Ja, habe ich aber nicht. Weil ich zum großen Glück mit den ersten vier Kapiteln des Buchs den Alfred-Döblin-Preis gewonnen habe. Damit war das Problem erledigt.

Ihre Figuren in „Zeiten des abnehmenden Lichts“ haben alle die Hoffnung auf etwas anderes als inneren Motor: Die eine wandert aus Mexiko in die DDR aus, der andere hält marxistische Treffen ab, der Dritte flieht in den Westen …

… und dann nach Mexiko, in der Hoffnung, den Krebs loszuwerden. Die Hoffnung ist wie ein schlagendes Herz. Sage mir, was du hoffst, und ich sage dir, wer du bist.

Und dann haben Sie dem Roman ausgerechnet einen Titel verpasst, der all diese Träume konterkariert.

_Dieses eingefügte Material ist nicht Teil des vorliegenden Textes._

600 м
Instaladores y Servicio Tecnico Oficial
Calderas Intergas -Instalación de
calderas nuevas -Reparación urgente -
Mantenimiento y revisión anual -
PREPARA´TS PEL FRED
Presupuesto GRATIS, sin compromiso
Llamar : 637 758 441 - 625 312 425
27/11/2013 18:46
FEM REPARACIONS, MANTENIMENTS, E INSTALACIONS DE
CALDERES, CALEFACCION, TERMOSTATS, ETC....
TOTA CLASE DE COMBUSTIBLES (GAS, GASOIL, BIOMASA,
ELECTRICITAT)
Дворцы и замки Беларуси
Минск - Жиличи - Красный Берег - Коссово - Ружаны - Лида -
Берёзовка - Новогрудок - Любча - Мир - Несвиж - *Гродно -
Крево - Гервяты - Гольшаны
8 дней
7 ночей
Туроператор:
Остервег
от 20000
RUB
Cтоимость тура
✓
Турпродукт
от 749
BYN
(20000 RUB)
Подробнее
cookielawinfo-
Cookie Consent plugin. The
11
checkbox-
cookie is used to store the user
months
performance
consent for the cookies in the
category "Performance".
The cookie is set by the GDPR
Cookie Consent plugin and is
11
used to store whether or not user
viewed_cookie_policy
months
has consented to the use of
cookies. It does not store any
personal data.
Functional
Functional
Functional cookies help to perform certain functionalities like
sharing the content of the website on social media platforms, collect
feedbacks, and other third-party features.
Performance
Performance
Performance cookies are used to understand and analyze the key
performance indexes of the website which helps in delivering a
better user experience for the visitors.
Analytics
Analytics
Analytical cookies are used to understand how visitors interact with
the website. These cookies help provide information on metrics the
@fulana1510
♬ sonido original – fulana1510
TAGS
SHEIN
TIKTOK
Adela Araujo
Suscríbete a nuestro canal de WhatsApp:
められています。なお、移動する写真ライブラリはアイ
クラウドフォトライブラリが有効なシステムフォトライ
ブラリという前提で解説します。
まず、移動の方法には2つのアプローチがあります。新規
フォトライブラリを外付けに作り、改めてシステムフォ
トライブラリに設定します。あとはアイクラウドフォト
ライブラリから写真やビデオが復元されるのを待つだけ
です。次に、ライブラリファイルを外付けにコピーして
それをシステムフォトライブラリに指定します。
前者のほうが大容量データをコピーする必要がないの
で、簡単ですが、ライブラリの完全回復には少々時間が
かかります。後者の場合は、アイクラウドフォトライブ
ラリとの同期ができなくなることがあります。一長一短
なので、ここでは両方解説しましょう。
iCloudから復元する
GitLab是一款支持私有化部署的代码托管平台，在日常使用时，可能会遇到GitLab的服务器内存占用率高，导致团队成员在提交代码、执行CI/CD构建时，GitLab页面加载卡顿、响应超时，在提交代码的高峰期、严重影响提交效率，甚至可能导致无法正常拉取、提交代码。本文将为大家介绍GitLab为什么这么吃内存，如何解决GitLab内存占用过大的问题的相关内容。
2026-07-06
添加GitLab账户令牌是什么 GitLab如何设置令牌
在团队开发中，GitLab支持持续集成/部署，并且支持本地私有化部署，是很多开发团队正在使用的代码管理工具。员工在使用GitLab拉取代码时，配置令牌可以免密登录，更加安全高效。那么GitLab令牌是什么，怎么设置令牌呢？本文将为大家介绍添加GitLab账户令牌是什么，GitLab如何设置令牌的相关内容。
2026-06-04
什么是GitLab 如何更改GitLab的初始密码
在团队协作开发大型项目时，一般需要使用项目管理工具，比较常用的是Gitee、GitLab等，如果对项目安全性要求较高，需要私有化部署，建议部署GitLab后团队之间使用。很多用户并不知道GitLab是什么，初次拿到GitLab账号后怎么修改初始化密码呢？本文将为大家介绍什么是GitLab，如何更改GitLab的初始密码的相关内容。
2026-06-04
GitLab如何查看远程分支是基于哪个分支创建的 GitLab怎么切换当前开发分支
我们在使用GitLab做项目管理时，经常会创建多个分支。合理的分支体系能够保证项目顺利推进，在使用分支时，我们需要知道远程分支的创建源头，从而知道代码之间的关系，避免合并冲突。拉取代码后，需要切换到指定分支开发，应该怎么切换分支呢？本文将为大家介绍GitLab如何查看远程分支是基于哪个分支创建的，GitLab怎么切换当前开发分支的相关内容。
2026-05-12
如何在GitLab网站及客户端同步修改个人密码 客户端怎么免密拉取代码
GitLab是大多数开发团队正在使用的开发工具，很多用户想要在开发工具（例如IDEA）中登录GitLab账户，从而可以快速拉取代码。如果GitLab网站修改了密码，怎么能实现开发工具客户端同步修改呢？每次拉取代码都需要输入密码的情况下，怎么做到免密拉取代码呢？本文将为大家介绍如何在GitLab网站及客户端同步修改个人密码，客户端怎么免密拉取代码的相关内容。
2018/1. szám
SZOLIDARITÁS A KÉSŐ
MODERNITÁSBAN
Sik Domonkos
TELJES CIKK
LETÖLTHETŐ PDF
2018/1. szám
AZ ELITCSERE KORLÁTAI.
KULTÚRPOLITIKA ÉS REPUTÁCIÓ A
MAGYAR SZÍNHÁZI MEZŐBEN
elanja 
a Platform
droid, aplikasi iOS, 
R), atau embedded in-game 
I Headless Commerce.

Ja, eigentlich gemein. Aber die Wirklichkeit arbeitet gegen die Menschen. Unser Tun ist nun einmal vergeblich, am Ende sind wir alle tot. Aber das Buch schließt ja nicht hoffnungslos ab. Der Schluss einer Geschichte sagt viel über den Autor: Wie viel Hoffnung will man dem Zuschauer, Zuhörer, Leser mitgeben? Die Sachen tragisch enden zu lassen, ist zu einfach. Happy Ends gehen erst recht nicht. Ich tariere – auch in meinen Theaterstücken – das Ende immer so lange aus, bis es meine Haltung zur Welt zeigt: die Balance zwischen Verzweiflung und Heiterkeit.